On Tue, Jan 25, 2022 at 2:25 PM Song Liu <song@...nel.org> wrote:
>
> On Tue, Jan 25, 2022 at 12:00 PM Alexei Starovoitov
> <alexei.starovoitov@...il.com> wrote:
> >
> > On Mon, Jan 24, 2022 at 11:21 PM Song Liu <song@...nel.org> wrote:
> > >
> > > On Mon, Jan 24, 2022 at 9:21 PM Alexei Starovoitov
> > > <alexei.starovoitov@...il.com> wrote:
> > > >
> > > > On Mon, Jan 24, 2022 at 10:27 AM Song Liu <songliubraving@...com> wrote:
> > > > > >
> > > > > > Are arches expected to allocate rw buffers in different ways? If not,
> > > > > > I would consider putting this into the common code as well.
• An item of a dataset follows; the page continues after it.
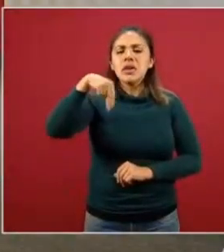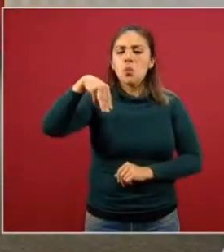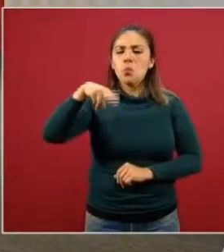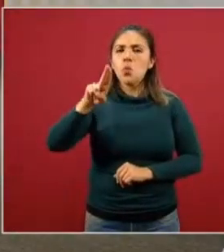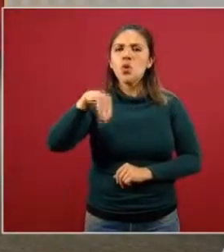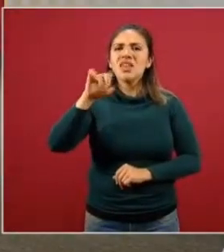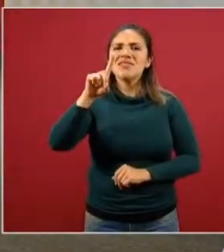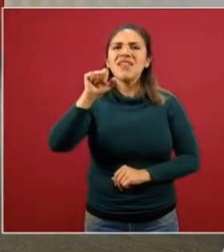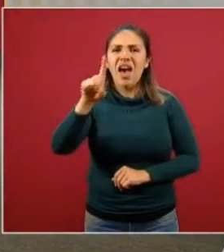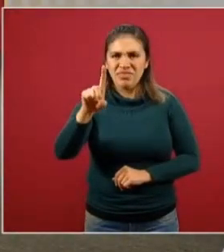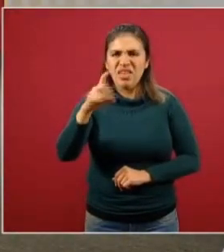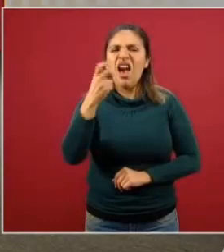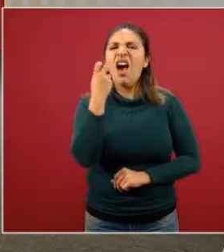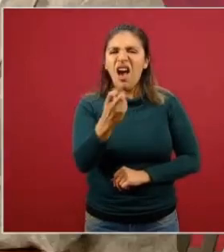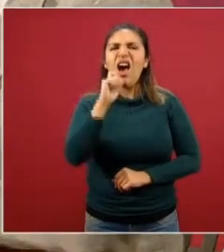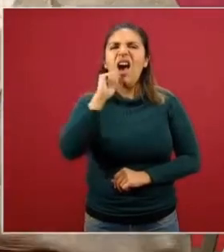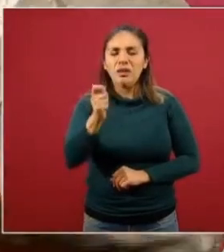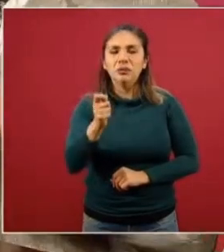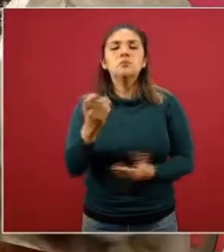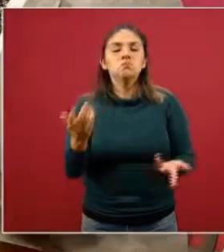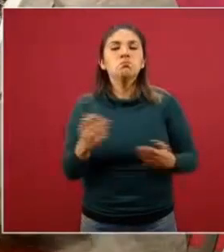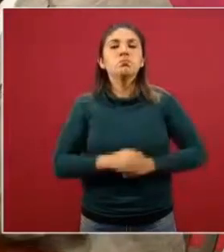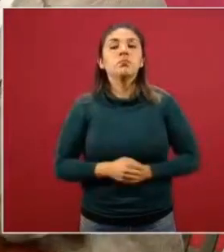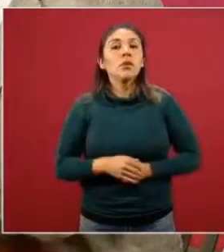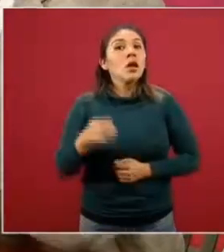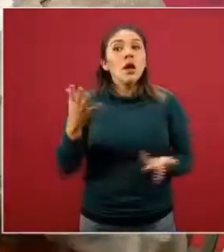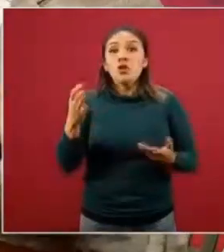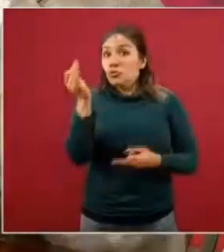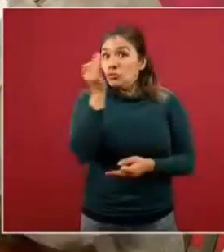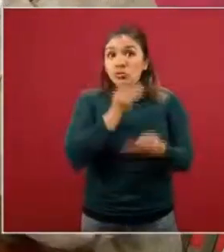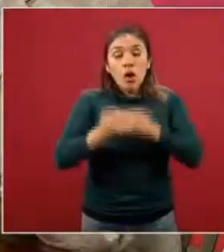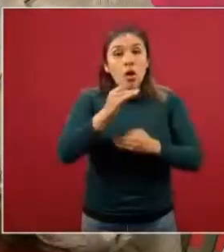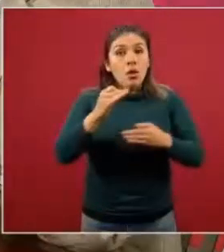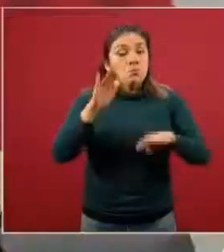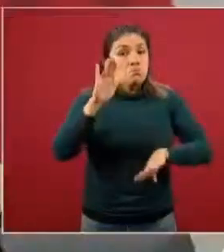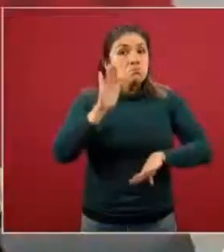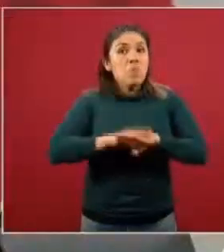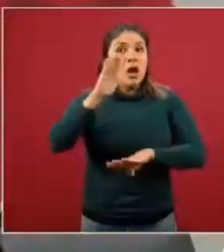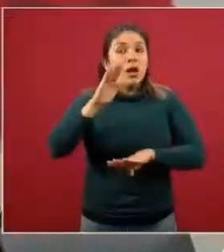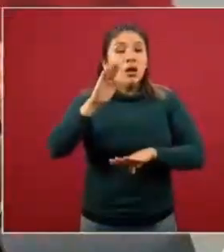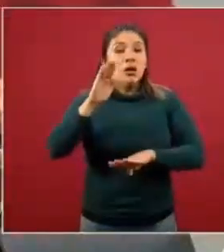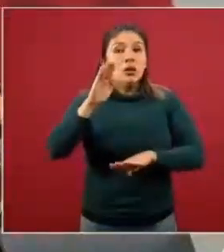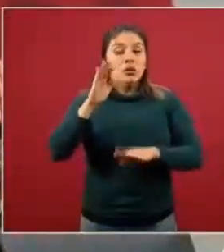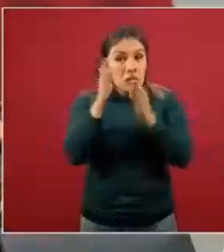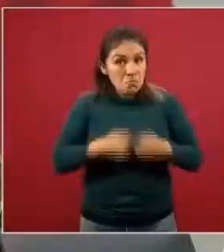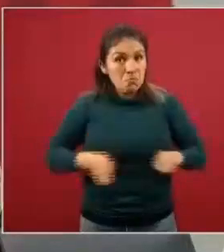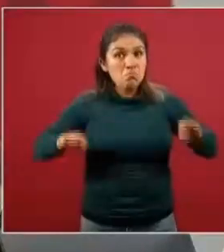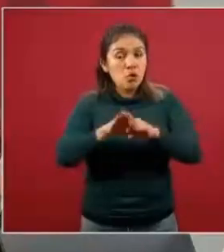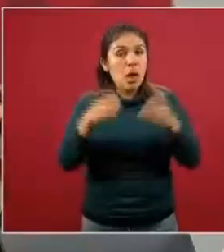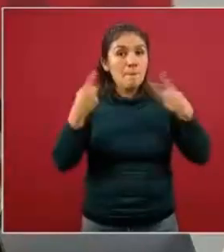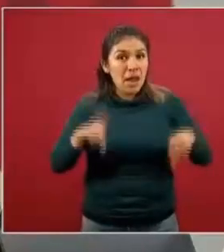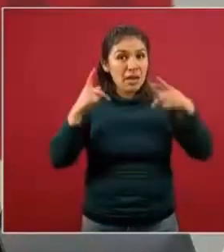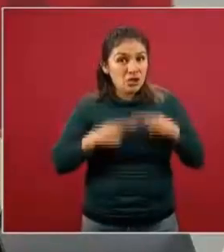también le hemos comentado. Inmunidad de rebaño es un fenómeno en el que se alcanza una proporción fundamental de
Then
> > > > > > arch-specific code would do something like
> > > > > >
> > > > > >  header = bpf_jit_binary_alloc_pack(size, &prg_buf, &prg_addr, ...);
> > > > > >  ...
> > > > > >  /*
> > > > > >   * Generate code into prg_buf, the code should assume that its first
> > > > > >   * byte is located at prg_addr.
> > > > > >   */
> > > > > >  ...
> > > > > >  bpf_jit_binary_finalize_pack(header, prg_buf);
> > > > > >
> > > > > > where bpf_jit_binary_finalize_pack() would copy prg_buf to header and
> > > > > > free it.
> > > >
> > > > It feels right, but bpf_jit_binary_finalize_pack() sounds 100% arch
> > > > dependent. The only thing it will do is perform a copy via text_poke.
> > > > What else?
> > > >
> > > > > I think this should work.
> > > > >
> > > > > We will need an API like: bpf_arch_text_copy, which uses text_poke_copy()
> > > > > for x86_64 and s390_kernel_write() for x390. We will use bpf_arch_text_copy
> > > > > to
> > > > >   1) write header->size;
> > > > >   2) do finally copy in bpf_jit_binary_finalize_pack().
> > > >
> > > > we can combine all text_poke operations into one.
> > > >
> > > > Can we add an 'image' pointer into struct bpf_binary_header ?
> > >
> > > There is a 4-byte hole in bpf_binary_header. How about we put
> > > image_offset there? Actually we only need 2 bytes for offset.
> > >
> > > > Then do:
> > > > int bpf_jit_binary_alloc_pack(size, &ro_hdr, &rw_hdr);
> > > >
> > > > ro_hdr->image would be the address used to compute offsets by JIT.
> > >
> > > If we only do one text_poke(), we cannot write ro_hdr->image yet. We
> > > can use ro_hdr + rw_hdr->image_offset instead.
> >
> > Good points.
> > Maybe let's go back to Ilya's suggestion and return 4 pointers
> > from bpf_jit_binary_alloc_pack ?
>
> How about we use image_offset, like:
>
> struct bpf_binary_header {
>         u32 size;
>         u32 image_offset;
>         u8 image[] __aligned(BPF_IMAGE_ALIGNMENT);
> };
>
> Then we can use
>
> image = (void *)header + header->image_offset;

I'm not excited about it, since it leaks header details into JITs.
Looks like we don't need JIT to be aware of it.
How about we do random() % roundup(sizeof(struct bpf_binary_header), 64)
to pick the image start and populate
image-sizeof(struct bpf_binary_header) range
with 'int 3'.
This way we can completely hide binary_header inside generic code.
The bpf_jit_binary_alloc_pack() would return ro_image and rw_image only.
And JIT would pass them back into bpf_jit_binary_finalize_pack().
>From the image pointer it would be trivial to get to binary_header with &63.
The 128 byte offset that we use today was chosen arbitrarily.
We were burning the whole page for a single program, so 128 bytes zone
at the front was ok.
Now we will be packing progs rounded up to 64 bytes, so it's better
to avoid wasting those 128 bytes regardless.